Testing Statistical Hypotheses

Univariate Statistics and Methodology using R

Martin Corley

Psychology, PPLS

University of Edinburgh

Probability and the Normal Curve

More about Height

imagine that we know all about the heights of a population
mean height (\(\bar{x}\)) is 170; standard deviation (\(\sigma\)) is 12

curve(dnorm(x, 170, 12),
    from = 120, to = 220)

How Unusual is Casper?

in his socks, Casper is 198 cm tall
how likely would we be to find someone Casper’s height in our population?

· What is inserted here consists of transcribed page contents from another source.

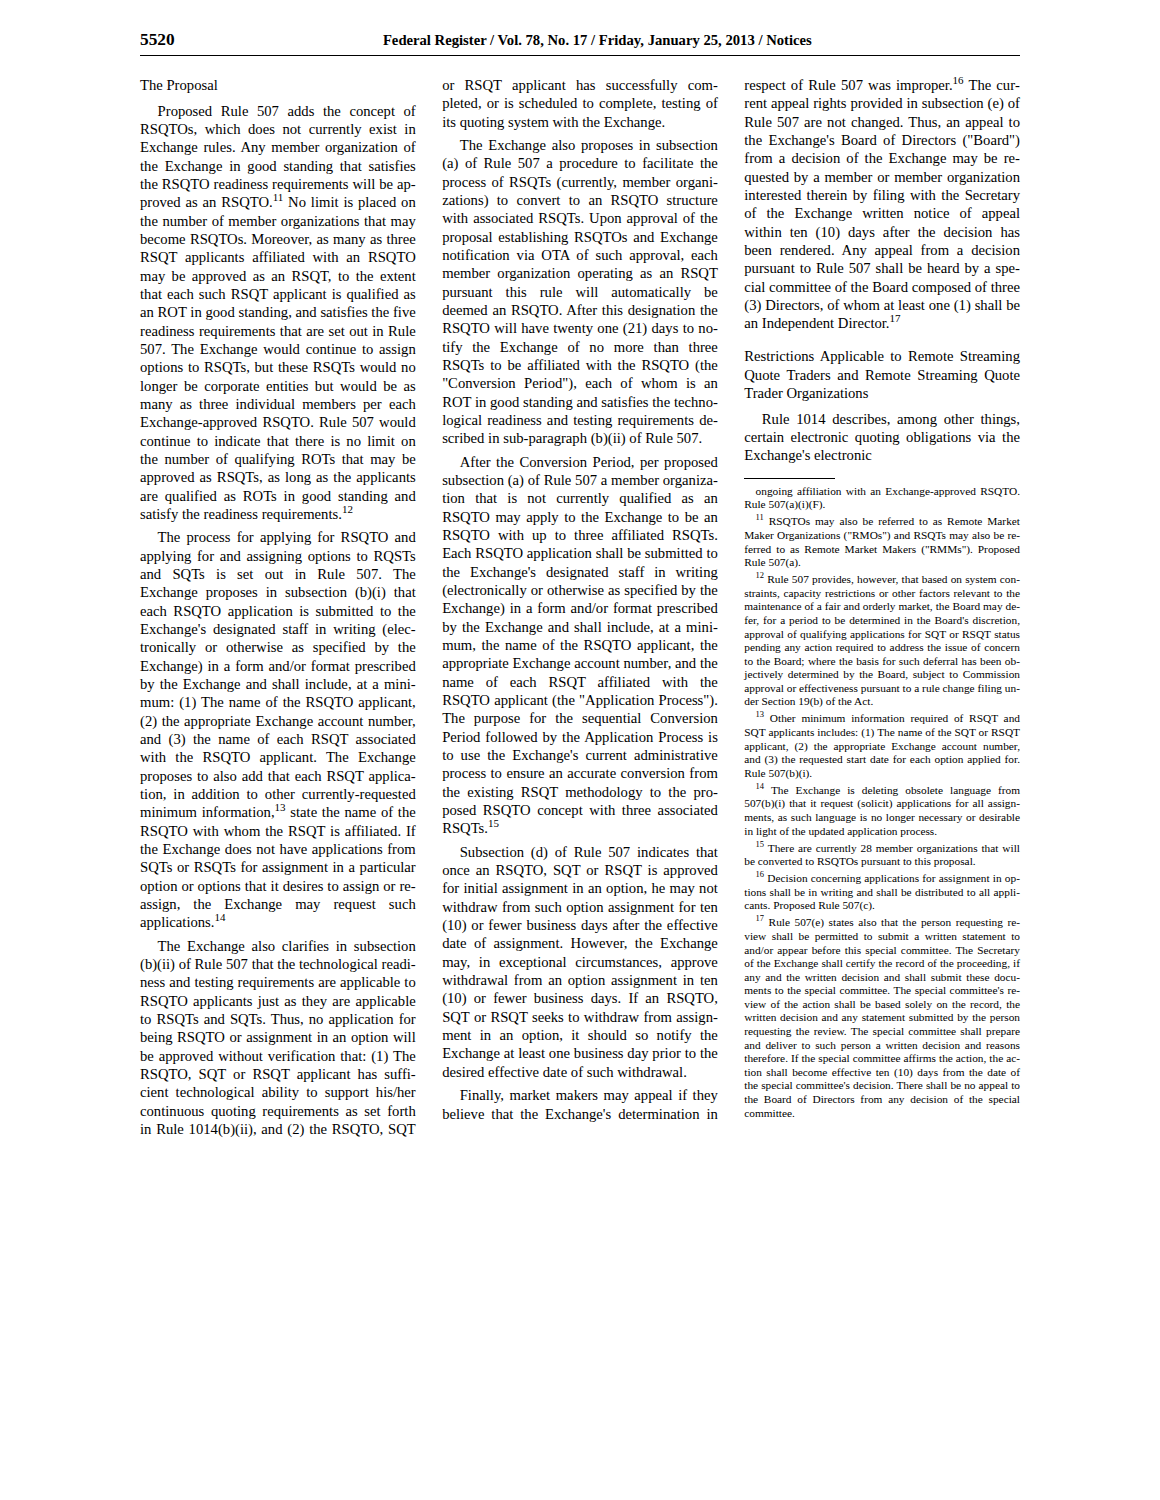5520 Federal Register / Vol. 78, No. 17 / Friday, January 25, 2013 / Notices
The Proposal
Proposed Rule 507 adds the concept of RSQTOs, which does not currently exist in Exchange rules. Any member organization of the Exchange in good standing that satisfies the RSQTO readiness requirements will be approved as an RSQTO.11 No limit is placed on the number of member organizations that may become RSQTOs. Moreover, as many as three RSQT applicants affiliated with an RSQTO may be approved as an RSQT, to the extent that each such RSQT applicant is qualified as an ROT in good standing, and satisfies the five readiness requirements that are set out in Rule 507. The Exchange would continue to assign options to RSQTs, but these RSQTs would no longer be corporate entities but would be as many as three individual members per each Exchange-approved RSQTO. Rule 507 would continue to indicate that there is no limit on the number of qualifying ROTs that may be approved as RSQTs, as long as the applicants are qualified as ROTs in good standing and satisfy the readiness requirements.12
The process for applying for RSQTO and applying for and assigning options to RQSTs and SQTs is set out in Rule 507. The Exchange proposes in subsection (b)(i) that each RSQTO application is submitted to the Exchange's designated staff in writing (electronically or otherwise as specified by the Exchange) in a form and/or format prescribed by the Exchange and shall include, at a minimum: (1) The name of the RSQTO applicant, (2) the appropriate Exchange account number, and (3) the name of each RSQT associated with the RSQTO applicant. The Exchange proposes to also add that each RSQT application, in addition to other currently-requested minimum information,13 state the name of the RSQTO with whom the RSQT is affiliated. If the Exchange does not have applications from SQTs or RSQTs for assignment in a particular option or options that it desires to assign or reassign, the Exchange may request such applications.14
The Exchange also clarifies in subsection (b)(ii) of Rule 507 that the technological readiness and testing requirements are applicable to RSQTO applicants just as they are applicable to RSQTs and SQTs. Thus, no application for being RSQTO or assignment in an option will be approved without verification that: (1) The RSQTO, SQT or RSQT applicant has sufficient technological ability to support his/her continuous quoting requirements as set forth in Rule 1014(b)(ii), and (2) the RSQTO, SQT or RSQT applicant has successfully completed, or is scheduled to complete, testing of its quoting system with the Exchange.
The Exchange also proposes in subsection (a) of Rule 507 a procedure to facilitate the process of RSQTs (currently, member organizations) to convert to an RSQTO structure with associated RSQTs. Upon approval of the proposal establishing RSQTOs and Exchange notification via OTA of such approval, each member organization operating as an RSQT pursuant this rule will automatically be deemed an RSQTO. After this designation the RSQTO will have twenty one (21) days to notify the Exchange of no more than three RSQTs to be affiliated with the RSQTO (the "Conversion Period"), each of whom is an ROT in good standing and satisfies the technological readiness and testing requirements described in sub-paragraph (b)(ii) of Rule 507.
After the Conversion Period, per proposed subsection (a) of Rule 507 a member organization that is not currently qualified as an RSQTO may apply to the Exchange to be an RSQTO with up to three affiliated RSQTs. Each RSQTO application shall be submitted to the Exchange's designated staff in writing (electronically or otherwise as specified by the Exchange) in a form and/or format prescribed by the Exchange and shall include, at a minimum, the name of the RSQTO applicant, the appropriate Exchange account number, and the name of each RSQT affiliated with the RSQTO applicant (the "Application Process"). The purpose for the sequential Conversion Period followed by the Application Process is to use the Exchange's current administrative process to ensure an accurate conversion from the existing RSQT methodology to the proposed RSQTO concept with three associated RSQTs.15
Subsection (d) of Rule 507 indicates that once an RSQTO, SQT or RSQT is approved for initial assignment in an option, he may not withdraw from such option assignment for ten (10) or fewer business days after the effective date of assignment. However, the Exchange may, in exceptional circumstances, approve withdrawal from an option assignment in ten (10) or fewer business days. If an RSQTO, SQT or RSQT seeks to withdraw from assignment in an option, it should so notify the Exchange at least one business day prior to the desired effective date of such withdrawal.
Finally, market makers may appeal if they believe that the Exchange's determination in respect of Rule 507 was improper.16 The current appeal rights provided in subsection (e) of Rule 507 are not changed. Thus, an appeal to the Exchange's Board of Directors ("Board") from a decision of the Exchange may be requested by a member or member organization interested therein by filing with the Secretary of the Exchange written notice of appeal within ten (10) days after the decision has been rendered. Any appeal from a decision pursuant to Rule 507 shall be heard by a special committee of the Board composed of three (3) Directors, of whom at least one (1) shall be an Independent Director.17
Restrictions Applicable to Remote Streaming Quote Traders and Remote Streaming Quote Trader Organizations
Rule 1014 describes, among other things, certain electronic quoting obligations via the Exchange's electronic
ongoing affiliation with an Exchange-approved RSQTO. Rule 507(a)(i)(F).
11 RSQTOs may also be referred to as Remote Market Maker Organizations ("RMOs") and RSQTs may also be referred to as Remote Market Makers ("RMMs"). Proposed Rule 507(a).
12 Rule 507 provides, however, that based on system constraints, capacity restrictions or other factors relevant to the maintenance of a fair and orderly market, the Board may defer, for a period to be determined in the Board's discretion, approval of qualifying applications for SQT or RSQT status pending any action required to address the issue of concern to the Board; where the basis for such deferral has been objectively determined by the Board, subject to Commission approval or effectiveness pursuant to a rule change filing under Section 19(b) of the Act.
13 Other minimum information required of RSQT and SQT applicants includes: (1) The name of the SQT or RSQT applicant, (2) the appropriate Exchange account number, and (3) the requested start date for each option applied for. Rule 507(b)(i).
14 The Exchange is deleting obsolete language from 507(b)(i) that it request (solicit) applications for all assignments, as such language is no longer necessary or desirable in light of the updated application process.
15 There are currently 28 member organizations that will be converted to RSQTOs pursuant to this proposal.
16 Decision concerning applications for assignment in options shall be in writing and shall be distributed to all applicants. Proposed Rule 507(c).
17 Rule 507(e) states also that the person requesting review shall be permitted to submit a written statement to and/or appear before this special committee. The Secretary of the Exchange shall certify the record of the proceeding, if any and the written decision and shall submit these documents to the special committee. The special committee's review of the action shall be based solely on the record, the written decision and any statement submitted by the person requesting the review. The special committee shall prepare and deliver to such person a written decision and reasons therefore. If the special committee affirms the action, the action shall become effective ten (10) days from the date of the special committee's decision. There shall be no appeal to the Board of Directors from any decision of the special committee.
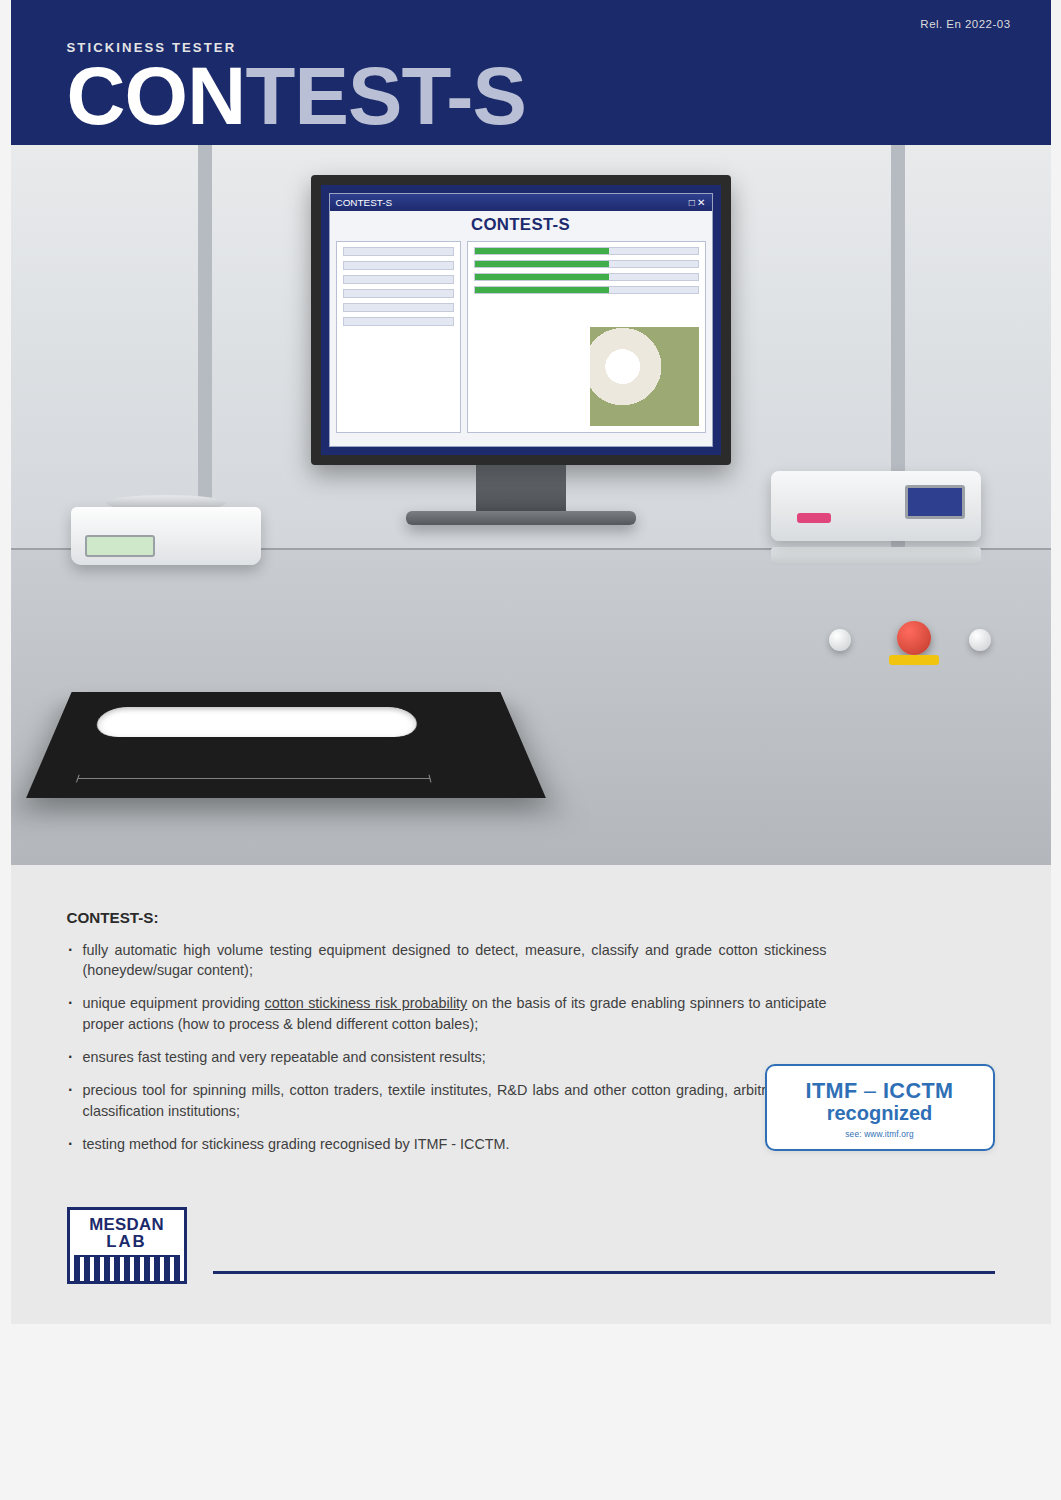Rel. En 2022-03
Stickiness Tester
CONTEST-S
CONTEST-S□ ✕
CONTEST-S
CONTEST-S:
fully automatic high volume testing equipment designed to detect, measure, classify and grade cotton stickiness (honeydew/sugar content);
unique equipment providing cotton stickiness risk probability on the basis of its grade enabling spinners to anticipate proper actions (how to process & blend different cotton bales);
ensures fast testing and very repeatable and consistent results;
precious tool for spinning mills, cotton traders, textile institutes, R&D labs and other cotton grading, arbitration and classification institutions;
testing method for stickiness grading recognised by ITMF - ICCTM.
ITMF – ICCTM
recognized
see: www.itmf.org
MESDAN
LAB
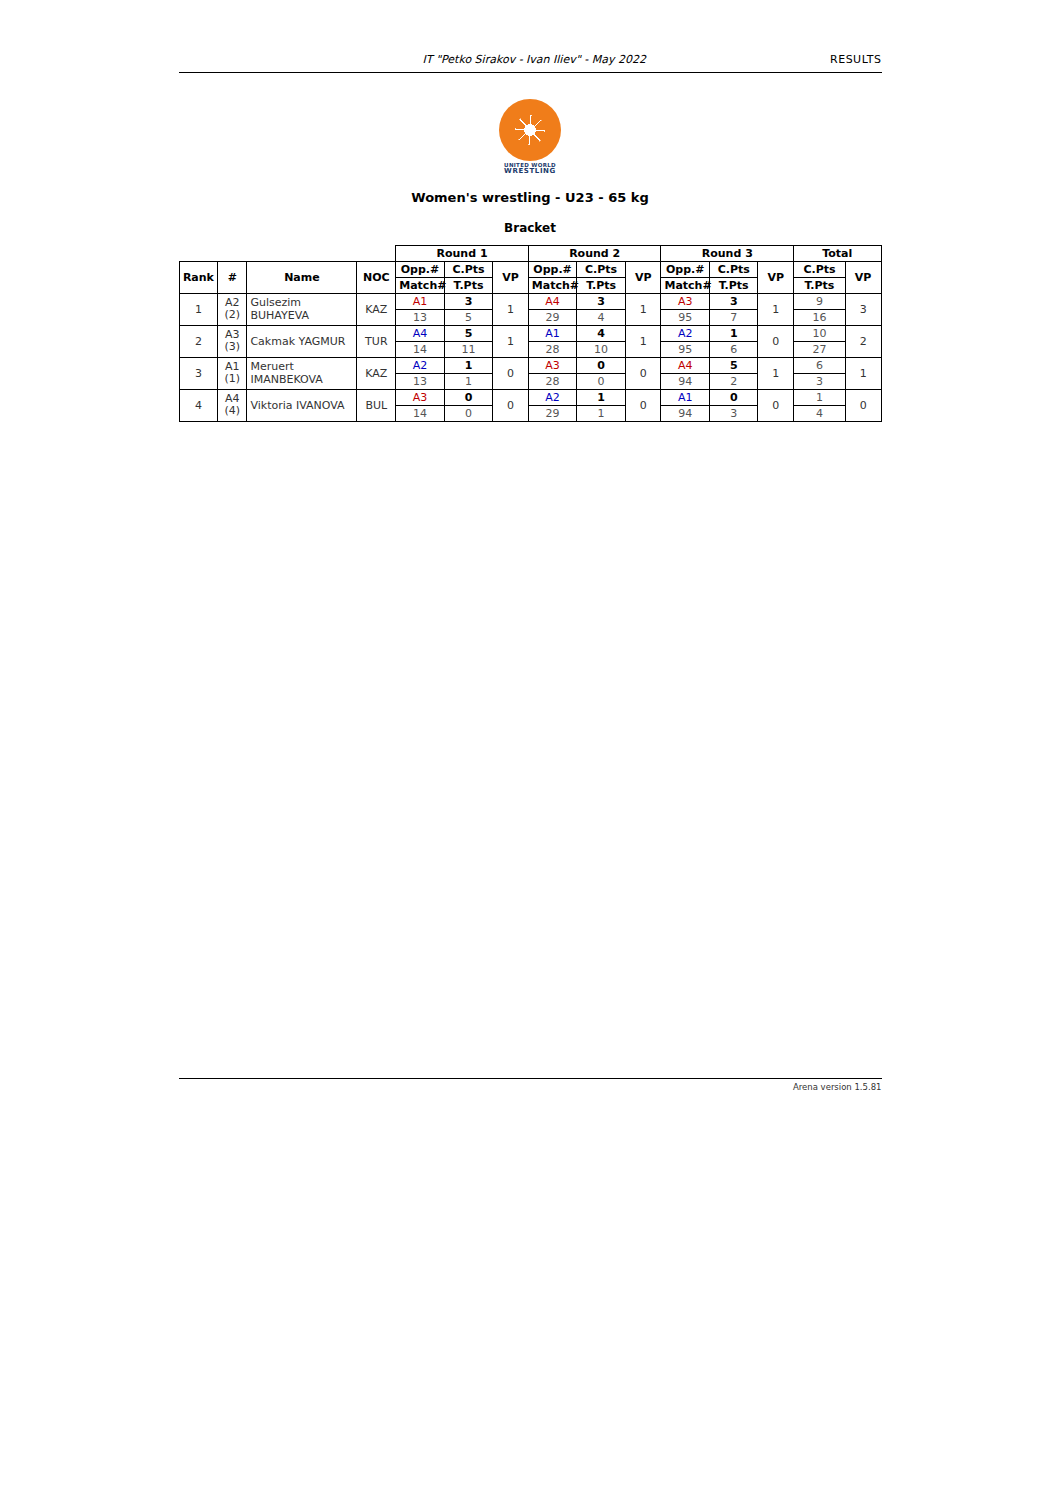IT "Petko Sirakov - Ivan Iliev" - May 2022
RESULTS
UNITED WORLD
WRESTLING
Women's wrestling - U23 - 65 kg
Bracket
| | Round 1 | Round 2 | Round 3 | Total |
| --- | --- | --- | --- | --- |
| Rank | # | Name | NOC | Opp.# | C.Pts | VP | Opp.# | C.Pts | VP | Opp.# | C.Pts | VP | C.Pts | VP |
| Match# | T.Pts | Match# | T.Pts | Match# | T.Pts | T.Pts |
| 1 | A2 (2) | Gulsezim BUHAYEVA | KAZ | A1 | 3 | 1 | A4 | 3 | 1 | A3 | 3 | 1 | 9 | 3 |
| 13 | 5 | 29 | 4 | 95 | 7 | 16 |
| 2 | A3 (3) | Cakmak YAGMUR | TUR | A4 | 5 | 1 | A1 | 4 | 1 | A2 | 1 | 0 | 10 | 2 |
| 14 | 11 | 28 | 10 | 95 | 6 | 27 |
| 3 | A1 (1) | Meruert IMANBEKOVA | KAZ | A2 | 1 | 0 | A3 | 0 | 0 | A4 | 5 | 1 | 6 | 1 |
| 13 | 1 | 28 | 0 | 94 | 2 | 3 |
| 4 | A4 (4) | Viktoria IVANOVA | BUL | A3 | 0 | 0 | A2 | 1 | 0 | A1 | 0 | 0 | 1 | 0 |
| 14 | 0 | 29 | 1 | 94 | 3 | 4 |
Arena version 1.5.81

How Unusual is Casper (Take 2)?

in his socks, Casper is 198 cm tall
how likely would we be to find someone Casper’s height or more in our population?

the area is 0.0098
so the probability of finding someone in our population of Casper’s height or greater is .0098 (or, \(p=.0098\) )

Area under the Curve

so now we know that the area under the curve can be used to quantify probability
but how do we calculate area under the curve?
luckily, R has us covered, using (in this case) the pnorm() function

pnorm(198, mean = 170, sd = 12,
    lower.tail = FALSE)

[1] 0.009815

Tailedness

we kind of knew that Casper was tall
it made sense to ask what the likelihood of finding someone 198 cm or greater was

this is called a one-tailed hypothesis (we’re not expecting Casper to be well below average height!)

Tailedness (2)

often our hypothesis might be vaguer
we expect Casper to be “different”, but we’re not sure how

2 * pnorm(198, 170, 12,
    lower.tail = FALSE)

[1] 0.01963

we can capture this using a two-tailed hypothesis

So: Is Casper Special?

how surprised should we be that Casper is 198 cm tall?
given the population he’s in, the probability that he’s 28cm or more taller than the mean of 170 is .0098
- NB., this is according to a one-tailed hypothesis

a more accurate way of saying this is that .0098 is the probability of selecting him (or someone even taller than him) from our population at random

A Judgement Call

if a 1% probability is small enough

if a 1% chance doesn’t impress us much

in either case, we have nothing (mathematical) to say about the reasons for Casper’s height

Group Means

Investment Strategies

The Playmo Investors’ Circle have been pursuing a special investment strategy over the past year. By no means everyone has made a profit. Is the strategy worth advertising to others?

About the Investments

there are 12 investors
the mean profit is £11.98
the standard deviation is £20.14
the standard error is \(\sigma/\sqrt{12}\) which is 5.8148

we are interested in the probability of 12 people (from the same population) making at least a mean £11.98 profit

Using Standard Error

together with the mean, the standard error describes a normal distribution
“likely distribution of means for other samples of 12”

Using Standard Error (2)

last time, our null hypothesis (“most likely outcome”) was “Casper is of average height”
this time, our null hypothesis is “there was no profit”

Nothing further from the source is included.